Active, stable and cost-effective electrocatalysts are key to water splitting for hydrogen production through electrolysis. Herein, we report the facile preparation of highly porous Co–Ni–graphene (Co–Ni–G) composite electrodes by electrodeposition for electrocatalytic applications. The incorporation of graphene into the Co–Ni matrix enhances the catalyst's activity for the hydrogen evolution reaction (HER) in an alkaline solution. The best coating exhibits a maximum current density of −850 mA cm−2 at −1.6 V, which is approximately 4 times better than that of the binary Co–Ni alloy indicating higher activity for hydrogen production.

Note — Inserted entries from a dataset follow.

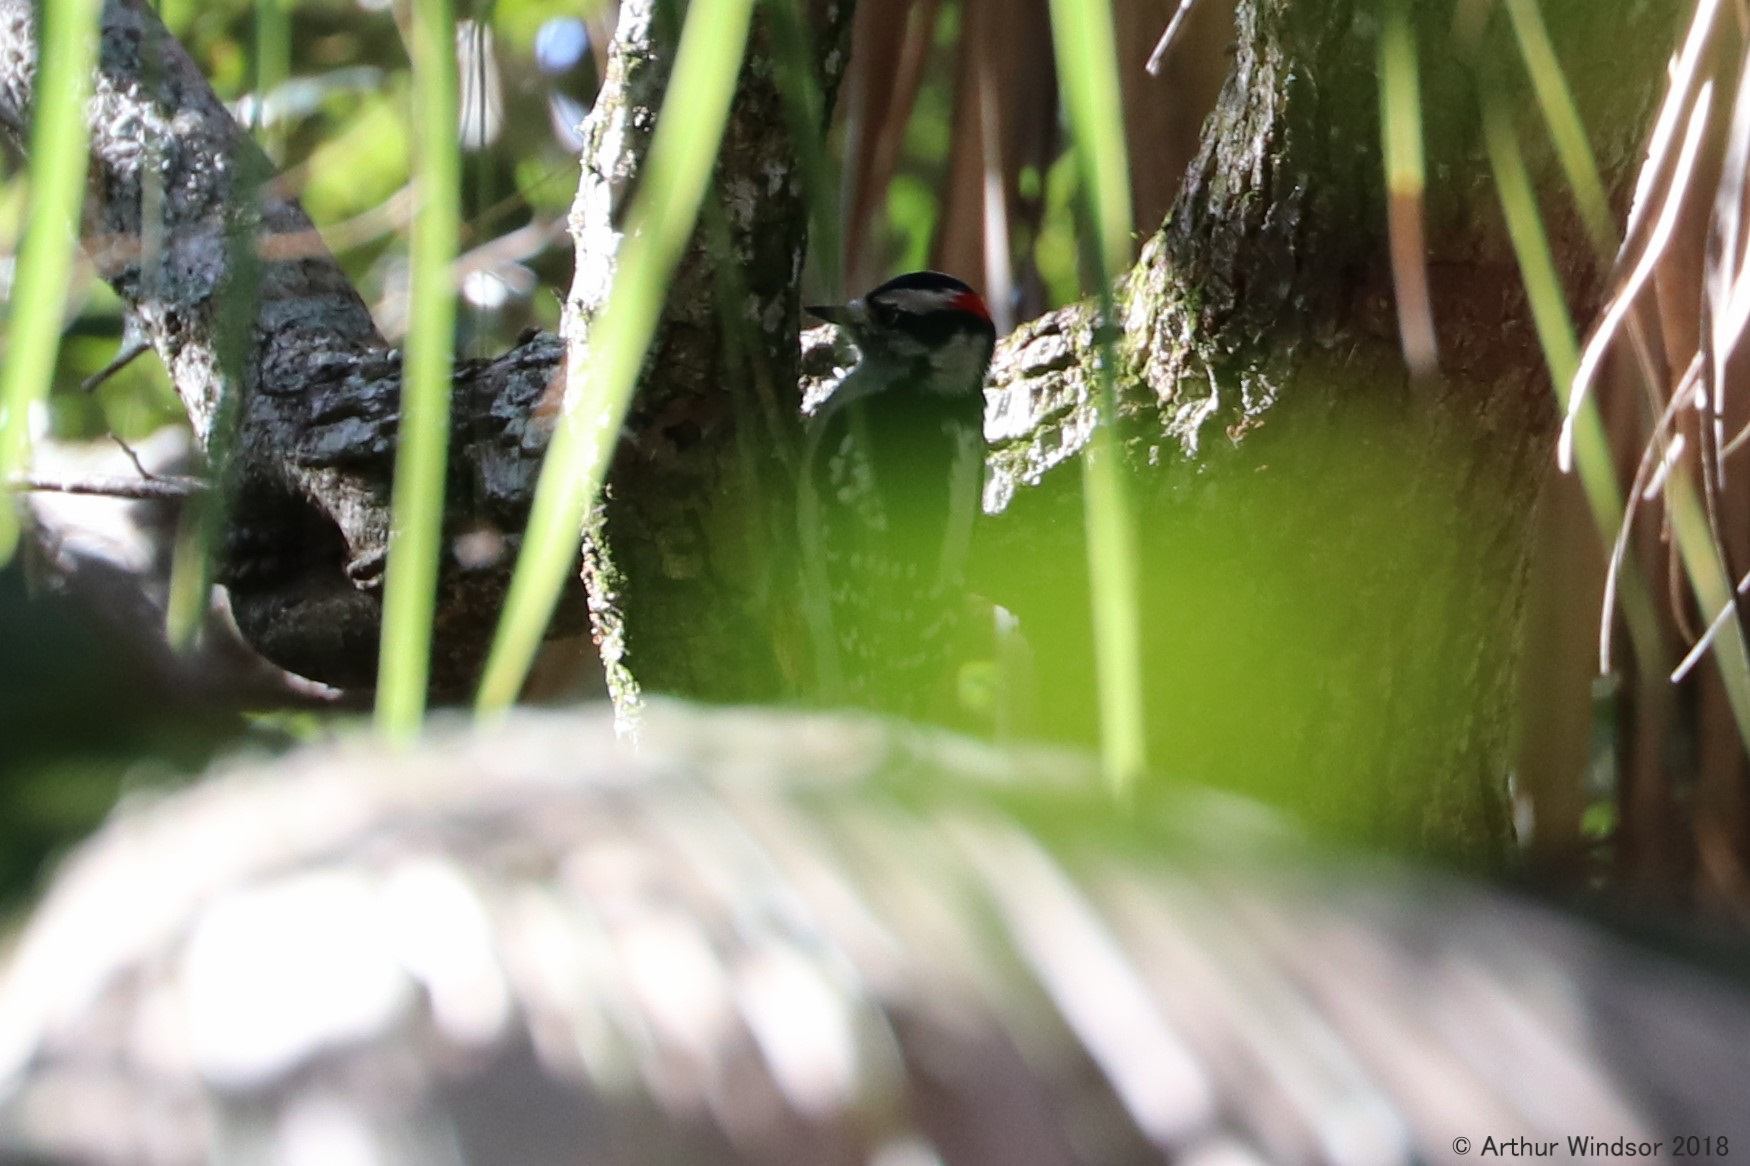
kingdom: Animalia
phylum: Chordata
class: Aves
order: Piciformes
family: Picidae
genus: Dryobates
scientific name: Dryobates pubescens
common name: Downy woodpecker
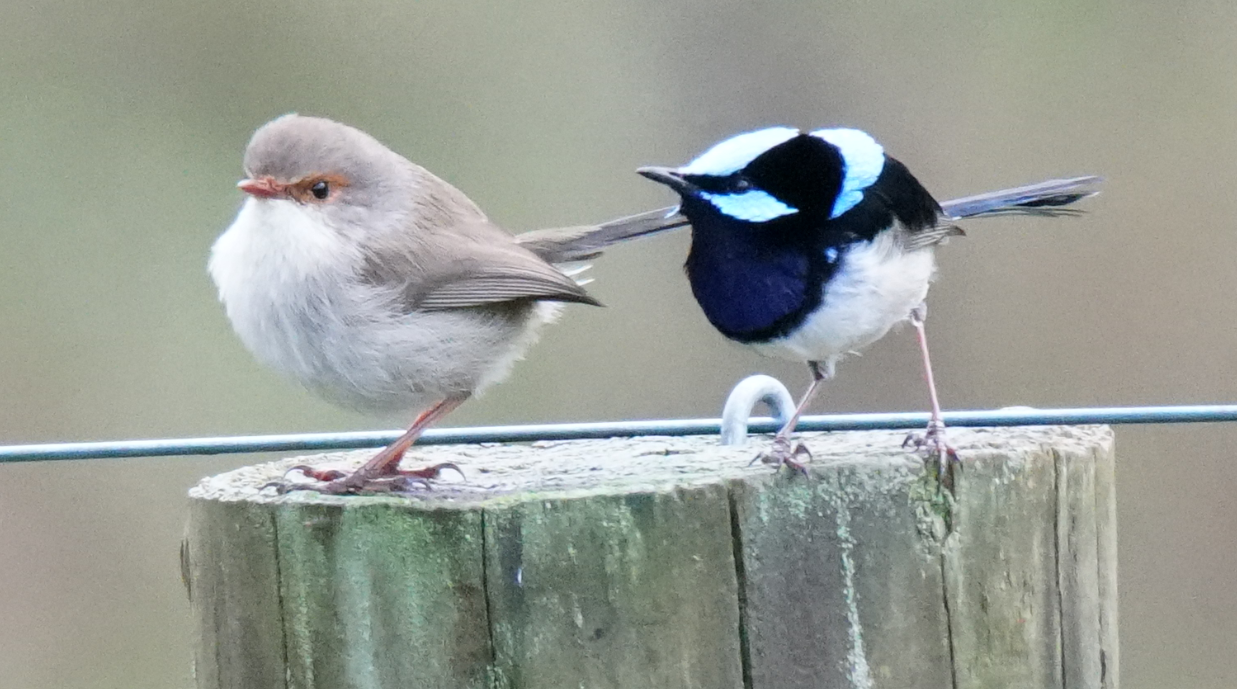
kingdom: Animalia
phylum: Chordata
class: Aves
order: Passeriformes
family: Maluridae
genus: Malurus
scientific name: Malurus cyaneus
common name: Superb fairywren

The addition of graphene to an electrolyte bath results in a porous encapsulated bundle of alloy nano-particles within the graphene network which effectively increases the electrochemically active surface area. As indicated by XPS analysis results, on addition of graphene the Co(0) and Ni(0) content in the deposit increases and as a result both cobalt/cobalt oxide and nickel/nickel oxide sites are evenly distributed on the Co–Ni–G electrode surface which is responsible for increased HER activity. The Tafel slope analysis showed that the HER follows a Volmer–Tafel mechanism. The structure–property relationship of the Co–Ni–G composite coating has been discussed by interpreting field emission scanning electron microscopy (FESEM), X-ray photoelectron spectroscopy (XPS) and X-ray diffraction (XRD) analysis results.